Twelve hours later, the Third Company, where most of the reinforcements went, was probing the Popov’s third line of defence when it swung into a carefully staged Russian trap. Tempted into attacking what looked like a wandering Cossack cavalry battalion, the Third was flanked by a whole brigade of Soviet assault guns, cunningly dug-in hull-down on the high ground to their right. The Popov SU-76s were armed with the inferor 76 mm gun. Under different circumstances the 3rd Company’s 88 mm would have made short work of them.

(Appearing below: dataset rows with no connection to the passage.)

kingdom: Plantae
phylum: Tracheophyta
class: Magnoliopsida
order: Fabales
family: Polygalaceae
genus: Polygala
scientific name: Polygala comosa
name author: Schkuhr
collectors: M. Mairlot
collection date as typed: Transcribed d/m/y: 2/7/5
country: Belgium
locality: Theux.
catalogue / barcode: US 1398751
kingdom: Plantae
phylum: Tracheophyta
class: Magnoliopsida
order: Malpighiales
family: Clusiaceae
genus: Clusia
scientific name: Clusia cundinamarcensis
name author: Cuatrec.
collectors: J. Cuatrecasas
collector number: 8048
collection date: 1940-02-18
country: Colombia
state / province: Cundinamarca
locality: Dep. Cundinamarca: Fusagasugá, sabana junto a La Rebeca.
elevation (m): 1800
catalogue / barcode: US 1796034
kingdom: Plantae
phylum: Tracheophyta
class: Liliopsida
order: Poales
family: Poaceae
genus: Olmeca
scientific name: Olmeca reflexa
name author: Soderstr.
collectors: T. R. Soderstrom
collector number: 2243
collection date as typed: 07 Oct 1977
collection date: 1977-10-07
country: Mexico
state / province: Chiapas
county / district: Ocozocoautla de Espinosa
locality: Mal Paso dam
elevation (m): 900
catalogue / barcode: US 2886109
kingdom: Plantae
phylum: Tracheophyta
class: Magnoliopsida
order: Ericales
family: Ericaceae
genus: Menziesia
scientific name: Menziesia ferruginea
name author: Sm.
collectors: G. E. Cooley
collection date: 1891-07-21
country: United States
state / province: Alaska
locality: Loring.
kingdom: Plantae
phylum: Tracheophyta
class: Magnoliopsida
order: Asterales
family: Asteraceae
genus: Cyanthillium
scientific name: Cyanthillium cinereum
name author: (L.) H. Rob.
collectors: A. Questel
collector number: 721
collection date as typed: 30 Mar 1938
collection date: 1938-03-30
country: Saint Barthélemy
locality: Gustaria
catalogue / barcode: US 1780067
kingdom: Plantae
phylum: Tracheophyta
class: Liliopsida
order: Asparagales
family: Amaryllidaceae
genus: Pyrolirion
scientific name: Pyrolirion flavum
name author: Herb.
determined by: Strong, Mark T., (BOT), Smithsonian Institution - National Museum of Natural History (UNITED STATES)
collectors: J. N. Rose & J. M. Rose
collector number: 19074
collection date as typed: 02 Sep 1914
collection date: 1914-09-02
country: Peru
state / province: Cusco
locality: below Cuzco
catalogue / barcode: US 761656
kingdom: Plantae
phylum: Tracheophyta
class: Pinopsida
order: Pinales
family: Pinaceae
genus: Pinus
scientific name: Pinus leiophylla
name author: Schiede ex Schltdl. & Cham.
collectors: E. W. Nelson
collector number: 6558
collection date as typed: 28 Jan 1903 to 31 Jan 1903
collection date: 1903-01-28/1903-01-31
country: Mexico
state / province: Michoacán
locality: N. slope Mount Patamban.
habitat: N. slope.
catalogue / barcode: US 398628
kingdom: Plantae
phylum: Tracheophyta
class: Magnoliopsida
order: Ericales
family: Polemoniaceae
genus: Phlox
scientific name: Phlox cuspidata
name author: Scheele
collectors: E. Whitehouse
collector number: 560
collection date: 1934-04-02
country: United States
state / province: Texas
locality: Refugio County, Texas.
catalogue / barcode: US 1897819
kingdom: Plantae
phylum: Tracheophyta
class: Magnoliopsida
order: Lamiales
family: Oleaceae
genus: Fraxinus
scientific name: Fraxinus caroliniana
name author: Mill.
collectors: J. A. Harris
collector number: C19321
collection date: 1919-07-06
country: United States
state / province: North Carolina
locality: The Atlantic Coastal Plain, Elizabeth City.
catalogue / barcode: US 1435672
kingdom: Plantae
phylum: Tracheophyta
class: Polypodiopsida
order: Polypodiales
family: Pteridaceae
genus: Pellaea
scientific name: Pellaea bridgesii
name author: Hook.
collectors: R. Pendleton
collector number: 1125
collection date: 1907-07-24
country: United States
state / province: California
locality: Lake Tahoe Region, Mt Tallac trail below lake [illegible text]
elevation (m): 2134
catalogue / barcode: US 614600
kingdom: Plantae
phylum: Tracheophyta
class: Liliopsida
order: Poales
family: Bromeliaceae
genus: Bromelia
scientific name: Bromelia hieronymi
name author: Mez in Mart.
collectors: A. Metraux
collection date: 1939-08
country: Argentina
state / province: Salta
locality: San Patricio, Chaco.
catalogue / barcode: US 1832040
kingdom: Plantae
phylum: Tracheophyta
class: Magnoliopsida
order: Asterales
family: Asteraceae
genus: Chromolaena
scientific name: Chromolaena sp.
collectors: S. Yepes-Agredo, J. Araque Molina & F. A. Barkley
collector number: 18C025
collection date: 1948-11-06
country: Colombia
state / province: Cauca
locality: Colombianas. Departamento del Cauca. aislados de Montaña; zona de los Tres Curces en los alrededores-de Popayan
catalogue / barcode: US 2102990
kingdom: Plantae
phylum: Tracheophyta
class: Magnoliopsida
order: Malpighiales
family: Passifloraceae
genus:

But the SU-76s were so well dug in that they could blast one Tiger after another without a single casualty to themselves. Within thirty minutes the 3rd had ceased to exist. Only two German tanks escaped, one of them commanded by the 3rd’s 20-year-old Commanding Officer.
He reported the loss of his company to the Vulture in the prescribed military way, then he excused himself for a moment and walked across to the nearest shattered tree, as if he were going to urinate. Instead he pulled out his duty pistol, placed it against his temple and squeezed the trigger. The bullet shattered his skull, the blood splattering the Vulture’s over large riding boots. Calmly the Vulture took out his handkerchief and flicked the blood off while an ashen-faced Metzger stared at him aghast.
‘Bury the bloody fool, Metzger,’ the Vulture rasped, no trace of emotion in his thin Prussian voice, ‘and see that I sign the recommendation for a bit of tin for him – say, the Iron Cross, second class!’ He sniffed and peered through his monocle to check if his boots were clean. ‘That’s about all he deserves for losing useless company like that. If this had been 1940 I would have court-martialled him. All right, Metzger, get the lead out of your arse! Move it!’
That same night a long line of trucks from the 8th Panzer Division which was in reserve rolled into their laager. A bewildered company of tankers in their black uniforms dropped into the dust and lined up
in front of Geier and his officers. Hurriedly a heavy-set tank captain clicked to attention in front of the Vulture and made his report.
‘Captain Stuke, 1st Company, Seventh Battalion and two hundred men, sir!’
The Vulture eyed him with a mirthless smile. Von Dodenburg knew what he was thinking – the Panzer Captain was a typical base stallion, his sole decoration the sport medal in bronze. Finally the Vulture returned the Captain’s salute.
‘Welcome to SS Assault Battalion Wotan, Stuke,’ he said.
‘SS Assault Battalion Wotan!’ the other officer echoed his words stupidly. ‘But Major, no one told us at HQ that we were to join the Armed SS.’
‘Well, this must be a pleasant surprise for you, eh! It isn’t every day that one gets the opportunity to join an elite formation like the Wotan, is it?’
‘Yes, yes, I understand that, Major,’ Stuke said, his face growing red. ‘But one needs time to make a decision like that. You’ll forgive me, Major, but I can’t simply join the Armed SS—’
‘Do you or don’t you?’ the Vulture cut in icily, the smile gone, his pale blue eyes gleaming dangerously. At his side von Dodenburg felt sorry for the blustering tank captain.
‘No,’ the other officer said lamely.
‘Thank you, soldier,’ the Vulture snapped and in the same instant he reached out and ripped off first one and then the other of the tanker’s epaulettes. ‘SS Soldier Stuke you may join the ranks.’
‘But, this … this is an outrage,’ the other man spluttered.
The Vulture ignored him completely. He turned to Officer Cadet Barsch, a one-armed veteran of the old Wotan, who had volunteered again for the Armed SS after being invalided out after losing his arm in 1941. Barsch’s chest glittered with decorations for bravery. ‘Barsch, will you be so kind as to take over the 3rd Company. Ensure that every man has the Wotan arm-band sewn on before dawn.’